Irvin has reportedly confessed to his involvement within the theft of the monkeys and different vandalism on the Dallas Zoo that allowed the Clouded Leopard to escape.

But after every incident, officers on the Zoo say their security equipment grew.

Greene advised members of the city council on Tuesday that there’s now new perimeter fencing, an expanded security digital camera system, elevated security lighting and a third-party guide is learning if the zoo wants much more security measures.

“We have to be careful,” Sean Greene advised councilmembers, “because we are community zoo. It’s fun. It’s family friendly. We don’t want it to look like a maximum security corrections facility.”

“It has to be pleasing and aesthetically inviting,” Greene advised WFAA Tuesday afternoon on the Dallas Zoo. “And at the same time it has to do its job with safety and security. Because if we don’t have safety and security, no one’s gonna want to come.”

While police imagine Irvin is the only real suspect in a number of the zoo vandalism together with the theft of the tamarin Monkeys, the dying of the vulture from a puncture wound remains to be a thriller and underneath investigation. DPD’s animal cruelty division is concerned. U.S. Fish and Wildlife brokers are concerned as a result of the lappet-faced Vulture is taken into account an endangered species.
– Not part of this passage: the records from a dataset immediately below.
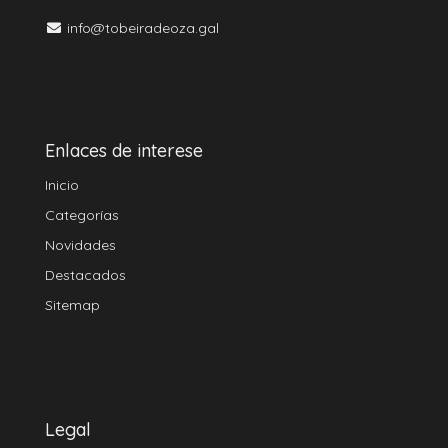
info@tobeiradeoza.gal
Enlaces de interese
Inicio
Categorías
Novidades
Destacados
Sitemap
Legal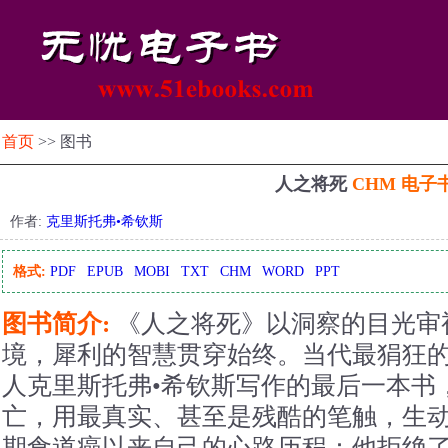
首页
>> 图书
人之将死
CHM 电子
作者:
克里斯托弗•希钦斯
格式:
PDF
EPUB
MOBI
TXT
CHM
WORD
PPT
图书简介:
《人之将死》以洞察的目光审
境，犀利的智慧贯穿始终。当代最狷狂
人克里斯托弗•希钦斯写作的最后一本书
亡，用最真实、甚至是残酷的笔触，生
期食道癌以来自己的心路历程：他拒绝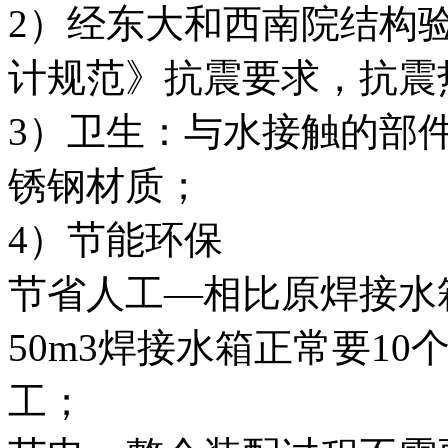
2）经东大和西南院结构
计规范》抗震要求，抗震热
3）卫生：与水接触的部件全
锈钢材质；
4）节能环保
节省人工—相比原焊接水
50m3焊接水箱正常要1
工；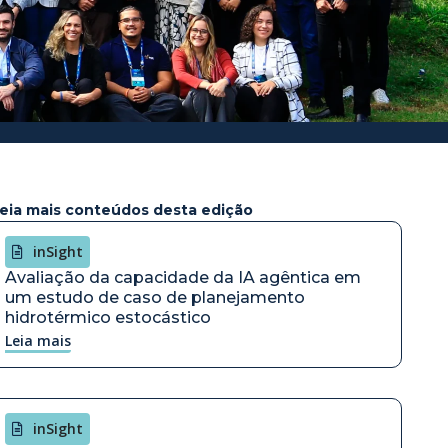
eia mais conteúdos desta edição
inSight
Avaliação da capacidade da IA agêntica em
um estudo de caso de planejamento
hidrotérmico estocástico
Leia mais
inSight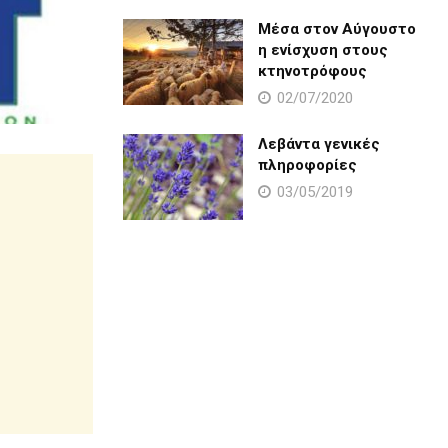
Μέσα στον Αύγουστο
η ενίσχυση στους
κτηνοτρόφους
02/07/2020
Λεβάντα γενικές
πληροφορίες
03/05/2019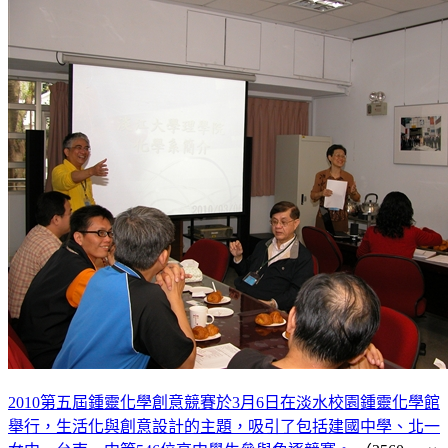
2010第五屆鍾靈化學創意競賽於3月6日在淡水校園鍾靈化學館
舉行，生活化與創意設計的主題，吸引了包括建國中學、北一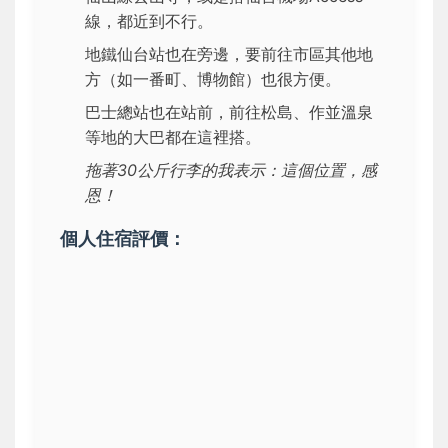
線，都近到不行。
地鐵仙台站也在旁邊，要前往市區其他地
方（如一番町、博物館）也很方便。
巴士總站也在站前，前往松島、作並溫泉
等地的大巴都在這裡搭。
拖著30公斤行李的我表示：這個位置，感
恩！
個人住宿評價：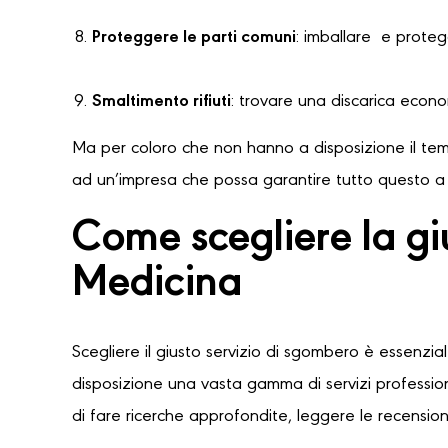
Proteggere le parti comuni
: imballare e protegg
Smaltimento rifiuti
: trovare una discarica econ
Ma per coloro che non hanno a disposizione il temp
ad un’impresa che possa garantire tutto questo a u
Come scegliere la gi
Medicina
Scegliere il giusto servizio di sgombero è essenzia
disposizione una vasta gamma di servizi professioni
di fare ricerche approfondite, leggere le recensioni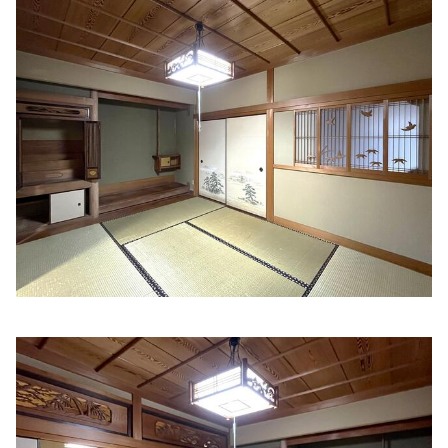
住所:
兵庫県丹波市氷上町市辺２０８−５
マップで見る
前田クリニック
住所:
兵庫県丹波市柏原町母坪３５３−１
マップで見る
前田クリニック 通所リハビリテーション（短時間型デイケ
ア）
住所:
兵庫県丹波市柏原町母坪３５６−１
マップで見る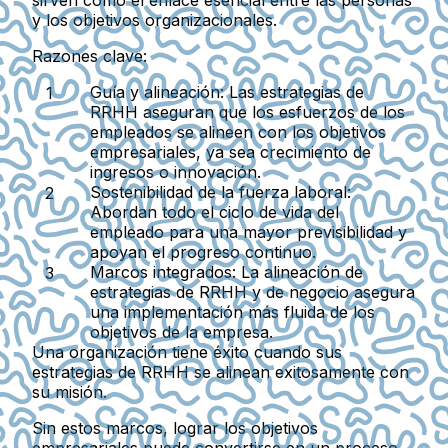
y los objetivos organizacionales.
Razones clave:
Guía y alineación:
Las estrategias de
RRHH aseguran que los esfuerzos de los
empleados se alineen con los objetivos
empresariales, ya sea crecimiento de
ingresos o innovación.
Sostenibilidad de la fuerza laboral:
Abordan todo el ciclo de vida del
empleado para una mayor previsibilidad y
apoyan el progreso continuo.
Marcos integrados:
La alineación de
estrategias de RRHH y de negocio asegura
una implementación más fluida de los
objetivos de la empresa.
Una organización tiene éxito cuando sus
estrategias de RRHH se alinean exitosamente con
su misión.
Sin estos marcos, lograr los objetivos
empresariales puede convertirse en un proceso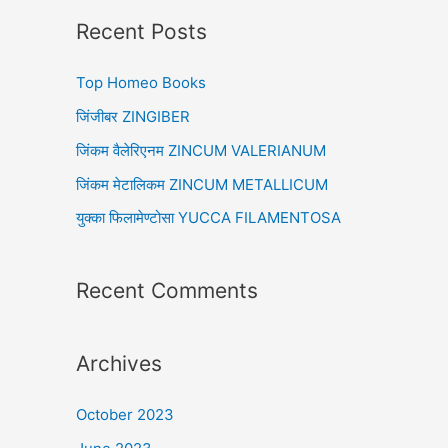
r
Recent Posts
c
Top Homeo Books
h
f
जिंजीबर ZINGIBER
o
जिंकम वैलेरिएनम ZINCUM VALERIANUM
r
जिंकम मेटालिकम ZINCUM METALLICUM
:
युक्का फिलामेण्टोसा YUCCA FILAMENTOSA
Recent Comments
Archives
October 2023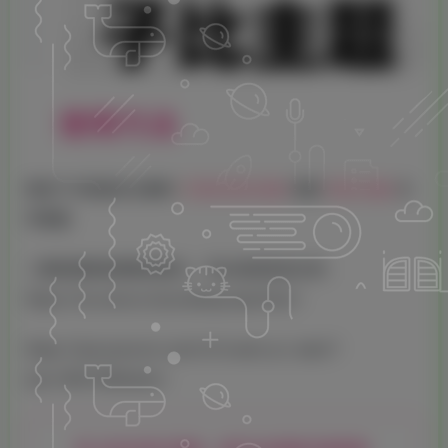
使用方法
把这个代码放在主题的
function.php
或者
func.php
文
件里面
二维码使用的是我的接口，可以改成你自己的：
https://so.navw.cn/qrcodeapi.php?text=
https://api.qrserver.com/v1/create-qr-code/?
size=100×100&data=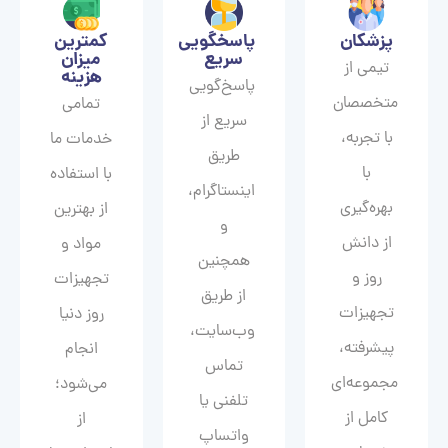
پزشکان
پاسخگویی
کمترین
سریع
میزان
تیمی از
هزینه
پاسخ‌گویی
متخصصان
تمامی
سریع از
با تجربه،
خدمات ما
طریق
با
با استفاده
اینستاگرام،
بهره‌گیری
از بهترین
و
از دانش
مواد و
همچنین
روز و
تجهیزات
از طریق
تجهیزات
روز دنیا
وب‌سایت،
پیشرفته،
انجام
تماس
مجموعه‌ای
می‌شود؛
تلفنی یا
کامل از
از
واتساپ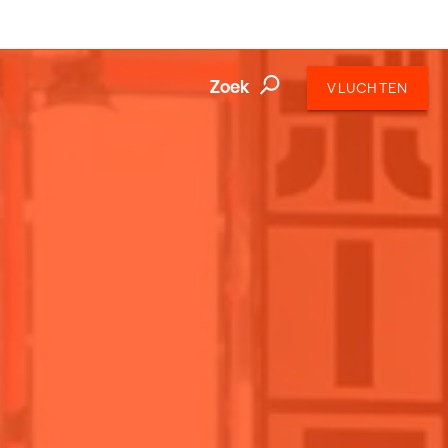
Zoek
VLUCHTEN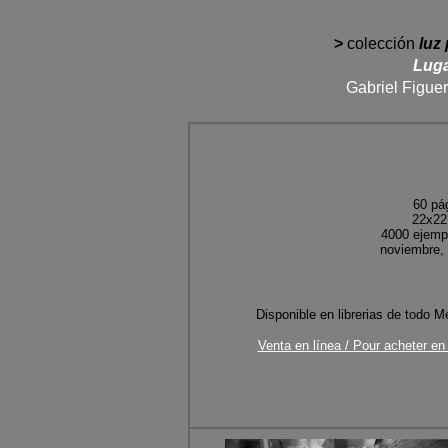
>
colección
luz 
Luga
Gabriel Figue
60
pág
22x22
4000 ejemp
noviembre,
D
isponible en librerias de todo M
Venta en línea / Pour acheter en 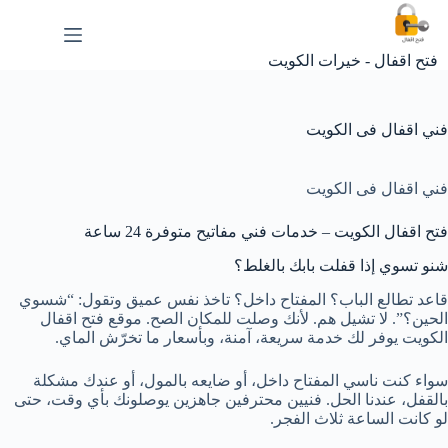
لتجاوز
لى
لمحتوى
فتح اقفال - خيرات الكويت
فني اقفال فى الكويت
فني اقفال فى الكويت
فتح اقفال الكويت – خدمات فني مفاتيح متوفرة 24 ساعة
شنو تسوي إذا قفلت بابك بالغلط؟
قاعد تطالع الباب؟ المفتاح داخل؟ تاخذ نفس عميق وتقول: “شسوي
الحين؟”. لا تشيل هم. لأنك وصلت للمكان الصح. موقع فتح اقفال
الكويت يوفر لك خدمة سريعة، آمنة، وبأسعار ما تخرّش الماي.
سواء كنت ناسي المفتاح داخل، أو ضايعه بالمول، أو عندك مشكلة
بالقفل، عندنا الحل. فنيين محترفين جاهزين يوصلونك بأي وقت، حتى
لو كانت الساعة ثلاث الفجر.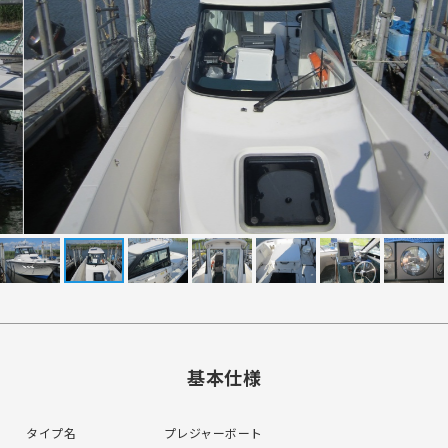
基本仕様
タイプ名
プレジャーボート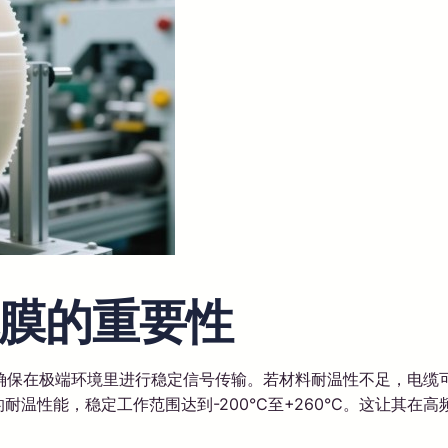
膜的重要性
确保在极端环境里进行稳定信号传输。若材料耐温性不足，电缆
的耐温性能，稳定工作范围达到-200°C至+260°C。这让其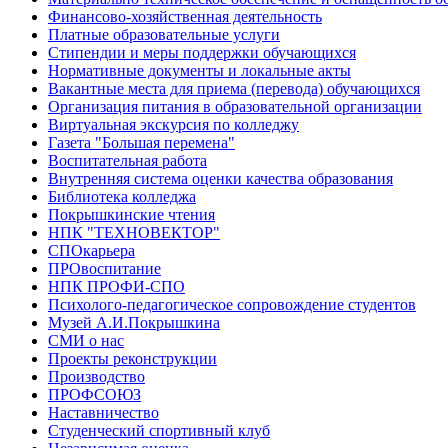
Финансово-хозяйственная деятельность
Платные образовательные услуги
Стипендии и меры поддержки обучающихся
Нормативные документы и локальные акты
Вакантные места для приема (перевода) обучающихся
Организация питания в образовательной организации
Виртуальная экскурсия по колледжу
Газета "Большая перемена"
Воспитательная работа
Внутренняя система оценки качества образования
Библиотека колледжа
Покрышкинские чтения
НПК "ТЕХНОВЕКТОР"
СПОкарьера
ПРОвоспитание
НПК ПРОФИ-СПО
Психолого-педагогическое сопровождение студентов
Музей А.И.Покрышкина
СМИ о нас
Проекты реконструкции
Производство
ПРОФСОЮЗ
Наставничество
Студенческий спортивный клуб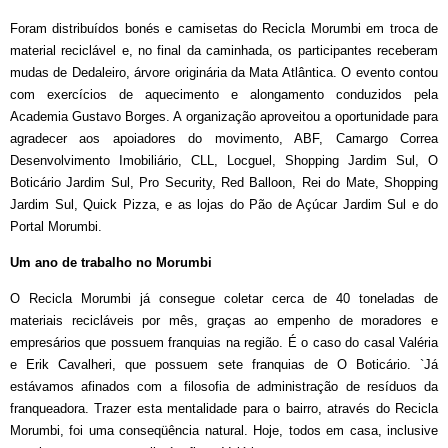
Foram distribuídos bonés e camisetas do Recicla Morumbi em troca de
material reciclável e, no final da caminhada, os participantes receberam
mudas de Dedaleiro, árvore originária da Mata Atlântica. O evento contou
com exercícios de aquecimento e alongamento conduzidos pela
Academia Gustavo Borges. A organização aproveitou a oportunidade para
agradecer aos apoiadores do movimento, ABF, Camargo Correa
Desenvolvimento Imobiliário, CLL, Locguel, Shopping Jardim Sul, O
Boticário Jardim Sul, Pro Security, Red Balloon, Rei do Mate, Shopping
Jardim Sul, Quick Pizza, e as lojas do Pão de Açúcar Jardim Sul e do
Portal Morumbi.
Um ano de trabalho no Morumbi
O Recicla Morumbi já consegue coletar cerca de 40 toneladas de
materiais recicláveis por mês, graças ao empenho de moradores e
empresários que possuem franquias na região. É o caso do casal Valéria
e Erik Cavalheri, que possuem sete franquias de O Boticário. `Já
estávamos afinados com a filosofia de administração de resíduos da
franqueadora. Trazer esta mentalidade para o bairro, através do Recicla
Morumbi, foi uma conseqüência natural. Hoje, todos em casa, inclusive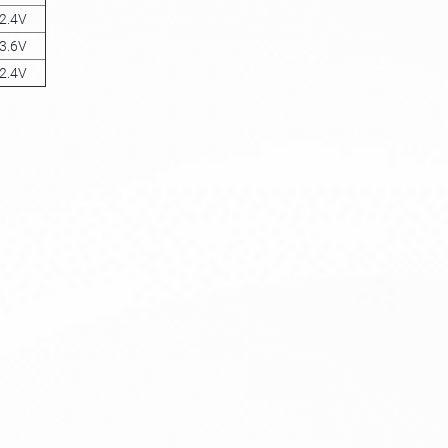
2.4V
3.6V
2.4V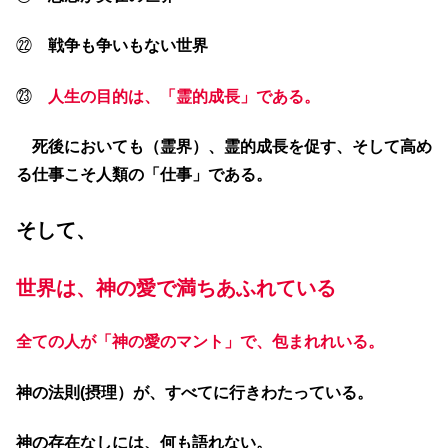
㉒
戦争も争いもない世界
㉓
人生の目的は、「霊的成長」である。
死後においても（霊界）、霊的成長を促す、そして高め
る仕事こそ人類の「仕事」である。
そして、
世界は、神の愛で満ちあふれている
全ての人が「神の愛のマント」で、包まれれいる。
神の法則(摂理）が、すべてに行きわたっている。
神の存在なしには、何も語れない。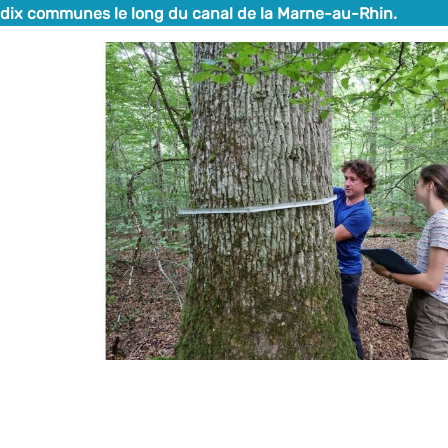
dix communes le long du canal de la Marne-au-Rhin.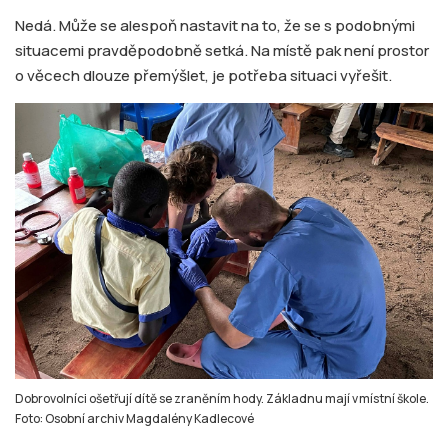
Nedá. Může se alespoň nastavit na to, že se s podobnými
situacemi pravděpodobně setká. Na místě pak není prostor
o věcech dlouze přemýšlet, je potřeba situaci vyřešit.
Dobrovolníci ošetřují dítě se zraněním hody. Základnu mají v místní škole.
Foto: Osobní archiv Magdalény Kadlecové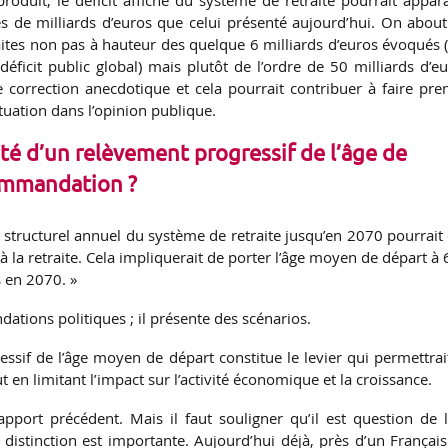
s de milliards d’euros que celui présenté aujourd’hui. On abouti
raites non pas à hauteur des quelque 6 milliards d’euros évoqués 
éficit public global) mais plutôt de l’ordre de 50 milliards d’eu
 correction anecdotique et cela pourrait contribuer à faire pre
tuation dans l’opinion publique.
ité d’un relèvement progressif de l’âge de
commandation ?
e structurel annuel du système de retraite jusqu’en 2070 pourrait 
 à la retraite. Cela impliquerait de porter l’âge moyen de départ à
 en 2070. »
ions politiques ; il présente des scénarios.
essif de l’âge moyen de départ constitue le levier qui permettrai
ut en limitant l’impact sur l’activité économique et la croissance.
apport précédent. Mais il faut souligner qu’il est question de l
a distinction est importante. Aujourd’hui déjà, près d’un Français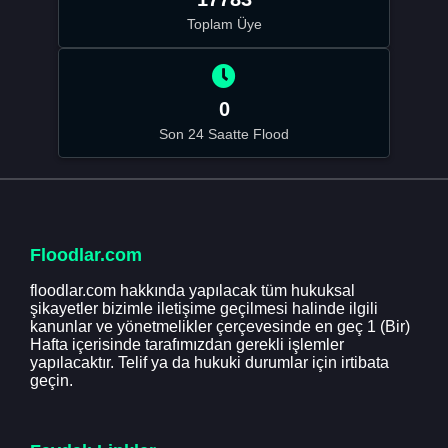
Toplam Üye
0
Son 24 Saatte Flood
Floodlar.com
floodlar.com hakkında yapılacak tüm hukuksal
şikayetler bizimle iletişime geçilmesi halinde ilgili
kanunlar ve yönetmelikler çerçevesinde en geç 1 (Bir)
Hafta içerisinde tarafımızdan gerekli işlemler
yapılacaktır. Telif ya da hukuki durumlar için irtibata
geçin.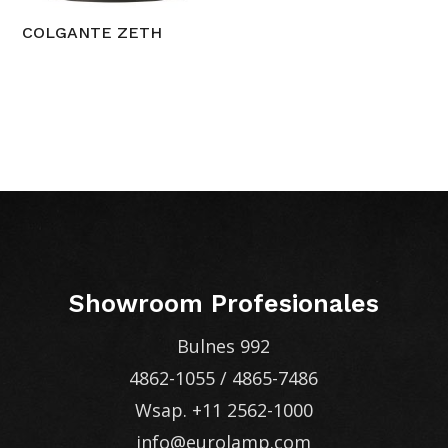
COLGANTE ZETH
Showroom Profesionales
Bulnes 992
4862-1055
/
4865-7486
Wsap.
+11 2562-1000
info@eurolamp.com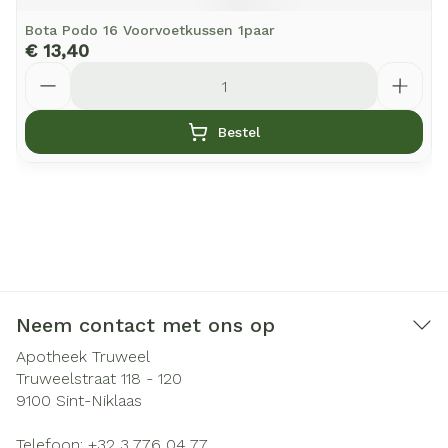
Bota Podo 16 Voorvoetkussen 1paar
€ 13,40
Aantal
Bestel
Neem contact met ons op
Apotheek Truweel
Truweelstraat 118 - 120
9100
Sint-Niklaas
Telefoon:
+32 3 776 04 77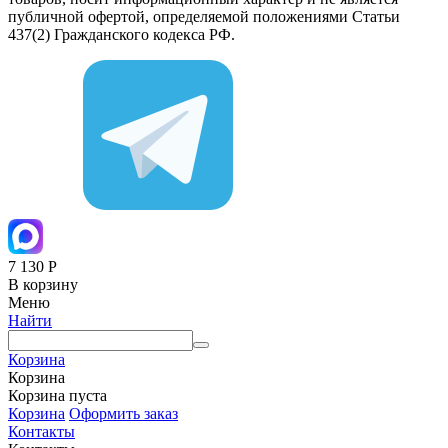
публичной офертой, определяемой положениями Статьи
437(2) Гражданского кодекса РФ.
7 130
Р
В корзину
Меню
Найти
Корзина
Корзина
Корзина пуста
Корзина
Оформить заказ
Контакты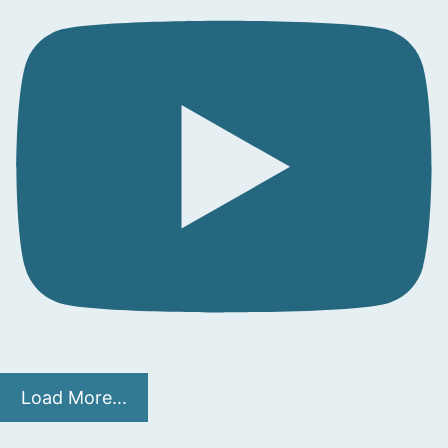
Load More...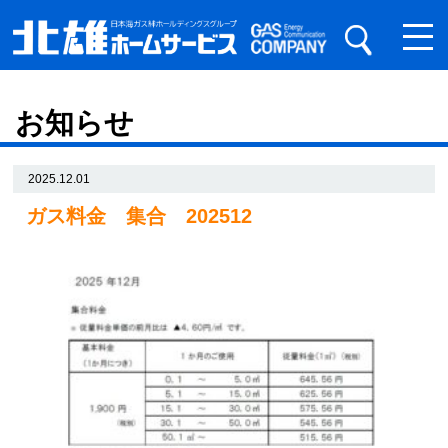
お知らせ
2025.12.01
ガス料金 集合 202512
“But these kinds of things shake your confidence in humanity, I mean, the right thing and the wrong thing. And for me, we have to make sure that we prepare for all different scenarios,” Greene stated.

The situation after a month of very uncommon occasions, is the expectation of extra security measures added sooner or later to hold the zoo’s annual one-million guests, and its wildlife inhabitants, protected.

Meanwhile, after a short quarantine, the tamarin monkeys are again of their enclosure and on show. The clouded leopards, on an 85-degree February day, are blissfully asleep and unaware of the security measures being ramped up round them.